**Data:**
⁂

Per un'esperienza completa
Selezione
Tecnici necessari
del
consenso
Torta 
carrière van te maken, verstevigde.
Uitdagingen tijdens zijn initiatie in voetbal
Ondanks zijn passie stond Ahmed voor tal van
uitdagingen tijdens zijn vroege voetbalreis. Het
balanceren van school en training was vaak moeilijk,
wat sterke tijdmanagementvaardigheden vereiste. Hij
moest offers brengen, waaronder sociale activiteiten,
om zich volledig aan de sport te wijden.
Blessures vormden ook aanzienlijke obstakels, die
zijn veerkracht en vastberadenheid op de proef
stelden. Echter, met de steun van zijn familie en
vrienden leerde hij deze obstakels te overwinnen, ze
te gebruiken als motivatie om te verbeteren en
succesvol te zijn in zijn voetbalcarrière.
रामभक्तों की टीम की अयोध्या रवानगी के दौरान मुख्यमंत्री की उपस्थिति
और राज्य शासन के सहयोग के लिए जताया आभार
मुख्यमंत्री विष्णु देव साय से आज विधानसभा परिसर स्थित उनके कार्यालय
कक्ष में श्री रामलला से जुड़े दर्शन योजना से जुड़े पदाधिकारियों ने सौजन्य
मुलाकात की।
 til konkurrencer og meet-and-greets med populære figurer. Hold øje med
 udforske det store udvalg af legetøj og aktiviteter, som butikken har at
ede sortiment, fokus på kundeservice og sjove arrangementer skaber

⁂

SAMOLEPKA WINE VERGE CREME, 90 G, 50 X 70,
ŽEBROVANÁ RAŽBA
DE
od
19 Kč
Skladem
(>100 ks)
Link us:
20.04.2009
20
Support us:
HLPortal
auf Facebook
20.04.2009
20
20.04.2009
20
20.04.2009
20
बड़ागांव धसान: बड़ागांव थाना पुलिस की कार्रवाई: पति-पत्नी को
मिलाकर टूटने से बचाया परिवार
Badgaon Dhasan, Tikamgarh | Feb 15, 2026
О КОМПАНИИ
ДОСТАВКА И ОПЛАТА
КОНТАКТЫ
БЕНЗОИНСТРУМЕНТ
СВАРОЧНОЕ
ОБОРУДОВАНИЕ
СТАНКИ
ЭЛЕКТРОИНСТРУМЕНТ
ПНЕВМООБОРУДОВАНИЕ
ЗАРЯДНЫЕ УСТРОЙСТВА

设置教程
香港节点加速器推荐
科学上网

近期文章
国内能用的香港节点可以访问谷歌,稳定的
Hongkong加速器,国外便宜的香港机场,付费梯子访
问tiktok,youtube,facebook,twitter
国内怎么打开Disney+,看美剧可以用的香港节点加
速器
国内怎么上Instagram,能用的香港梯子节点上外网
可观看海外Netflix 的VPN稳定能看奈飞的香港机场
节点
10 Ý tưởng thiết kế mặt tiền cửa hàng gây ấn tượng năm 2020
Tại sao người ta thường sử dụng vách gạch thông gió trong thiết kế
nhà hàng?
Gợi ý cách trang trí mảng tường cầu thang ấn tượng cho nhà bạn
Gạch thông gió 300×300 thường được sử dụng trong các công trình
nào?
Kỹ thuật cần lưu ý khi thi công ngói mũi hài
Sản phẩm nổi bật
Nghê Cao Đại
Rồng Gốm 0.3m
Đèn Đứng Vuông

⁂

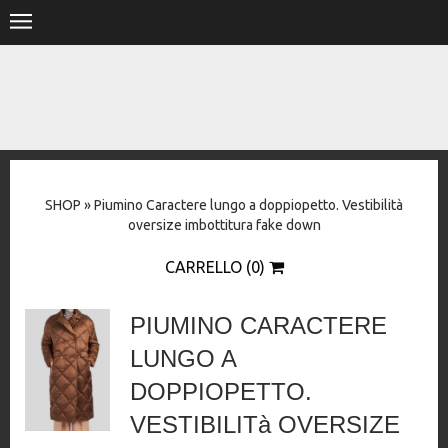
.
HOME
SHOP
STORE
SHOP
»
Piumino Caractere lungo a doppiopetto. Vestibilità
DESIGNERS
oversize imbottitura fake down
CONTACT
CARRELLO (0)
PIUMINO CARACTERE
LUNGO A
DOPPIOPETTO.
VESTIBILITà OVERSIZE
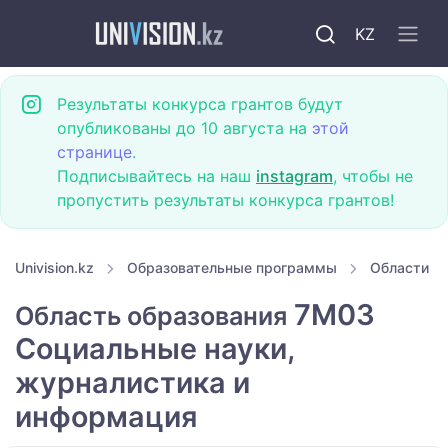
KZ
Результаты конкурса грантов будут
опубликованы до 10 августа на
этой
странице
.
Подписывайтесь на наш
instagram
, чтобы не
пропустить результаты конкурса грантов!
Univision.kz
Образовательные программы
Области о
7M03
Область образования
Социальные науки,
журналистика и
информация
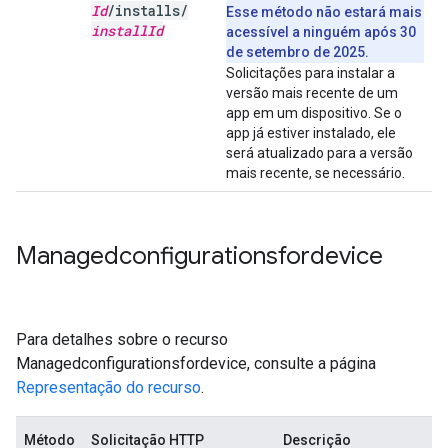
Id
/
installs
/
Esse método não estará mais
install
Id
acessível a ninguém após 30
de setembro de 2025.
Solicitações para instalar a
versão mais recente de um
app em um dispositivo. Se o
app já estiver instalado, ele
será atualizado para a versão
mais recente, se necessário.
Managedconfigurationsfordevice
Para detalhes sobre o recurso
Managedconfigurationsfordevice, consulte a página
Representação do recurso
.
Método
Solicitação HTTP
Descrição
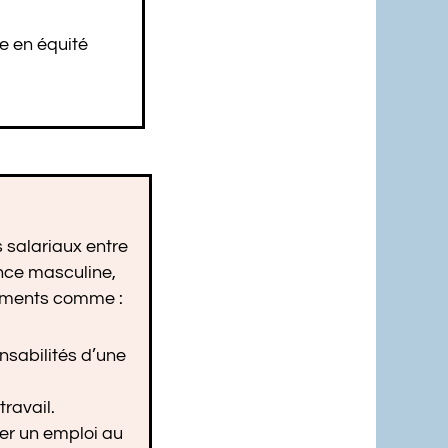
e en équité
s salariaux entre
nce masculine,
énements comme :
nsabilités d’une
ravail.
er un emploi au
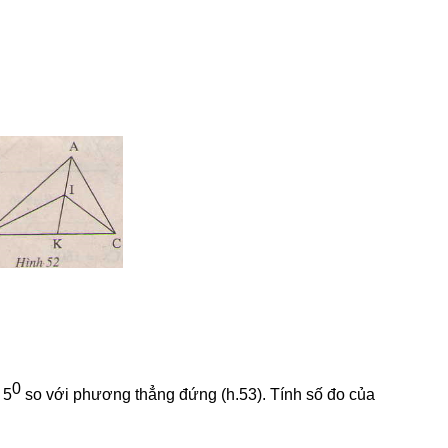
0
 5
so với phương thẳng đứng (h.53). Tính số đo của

⁂

**How to complete this task:**
What's needed is an exact copy of the lines above from the one with "CARRELLO (0)" through the one with "app em um dispositivo. Se o", both included; the pictures stay out.

**Task response:**
CARRELLO (0)
PIUMINO CARACTERE
LUNGO A
DOPPIOPETTO.
VESTIBILITà OVERSIZE
KZ
Результаты конкурса грантов будут
опубликованы до 10 августа на
этой
странице
.
Подписывайтесь на наш
instagram
, чтобы не
пропустить результаты конкурса грантов!
Univision.kz
Образовательные программы
Области о
7M03
Область образования
Социальные науки,
журналистика и
информация
Id
/
installs
/
Esse método não estará mais
install
Id
acessível a ninguém após 30
de setembro de 2025.
Solicitações para instalar a
versão mais recente de um
app em um dispositivo. Se o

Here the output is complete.